Time jokes
At work: Hey guys, I'm gonna Arnold clock out now.
When you start sweating after filling in "C" for the third time in a row.
What's the difference between a white and a black fairytale? White begins with, "Once upon a time..." Black begins with, "Y'all motherf...s ain't gonna believe this sh.."
The date is April 1st.
Somebody asks you what you are doing.
“I guess you could say I’m... fooling around ( ✧≖ ͜ʖ≖)“
If the average male walks 1.7 miles a day, then why did my dad take 13 years to get the milk?
Did you hear about the man who swallowed his watch?
He went to the doctor hoping he could give him something to help pass the time.
It's hard to predict the future,
especially before it happens.
My mom: "Dear, I don't know why your grandma is spending more time with her friend Carla, can you spy on her?"
Me: "Your mom gay lol."
My mom: "Don't talk about your grandma like that, you rude girl."
You: "Your mom gay lol."
*School shooting happens*
Foreign exchange student: *Sobbing under desk*
American student: "First time?"
What does your mother look like after I had sex with her eight times? An octopus.
I made an AR that shoots boo boo bullets. It does poison time 10x damage. You have a very good chance of getting STD. Very good AR. Going for 100,000. Email: EatandDrinkbouls@gmail.com
They said I was depressed, I should make an effort to do what I love.

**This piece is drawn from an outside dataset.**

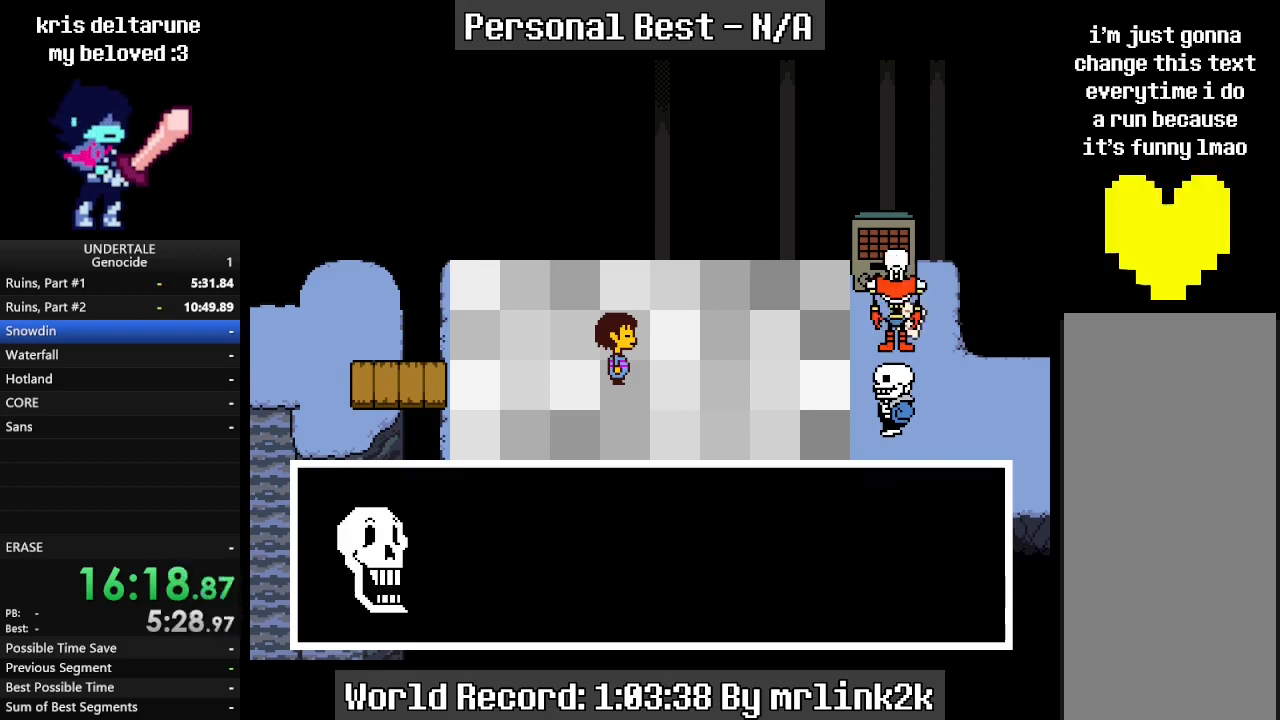
{"keys": [], "events": [[33, "return", "up"], [67, "shift_r", "down"], [133, "return", "down"], [133, "shift_r", "up"], [167, "return", "up"], [233, "shift_r", "down"], [267, "return", "down"], [267, "shift_r", "up"], [300, "return", "up"]]}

I had to pay a hooker for twelve hours work.
... I felt nothing, but it was nice, being with someone who felt the same.
What month has 28 days?
All of them.
Doctor: I'm sorry, but you still have 10 seconds left.
Man: What?! What about my family?! My son is still missing! I can't just leave like that!
Doctor: Don't worry sir, I told your family.
Man: That's... great... if they found my son, tell them that I love him more than anything and I couldn't keep that promise.
The doctor watches the man closing his eyes while tears fell down from his eyes.
Doctor: I will... dad...
Tq for reading my crappy joke.
Q: What time does an Asian go to the dentist?
A: 2:30
I was 11 or 12 at the time.
Guy (passing me): "How are you doing?" Me, an autist: "Pretty bad honestly." Guy (continued walking past me) Me: ...
If you didn’t know, “what’s up” and “how are you doing” are phatic expressions in the United States, meaning that they’re said as greetings even though they literally mean something else.
What time should you go to bed when it's bedtime?
What is a chicken's favorite day of the week? Fri-day.
I tried to find my watch I lost last week, but I didn't have the time.
My dad and I were playing hide and seek. I still haven’t found him. It’s been 15 years.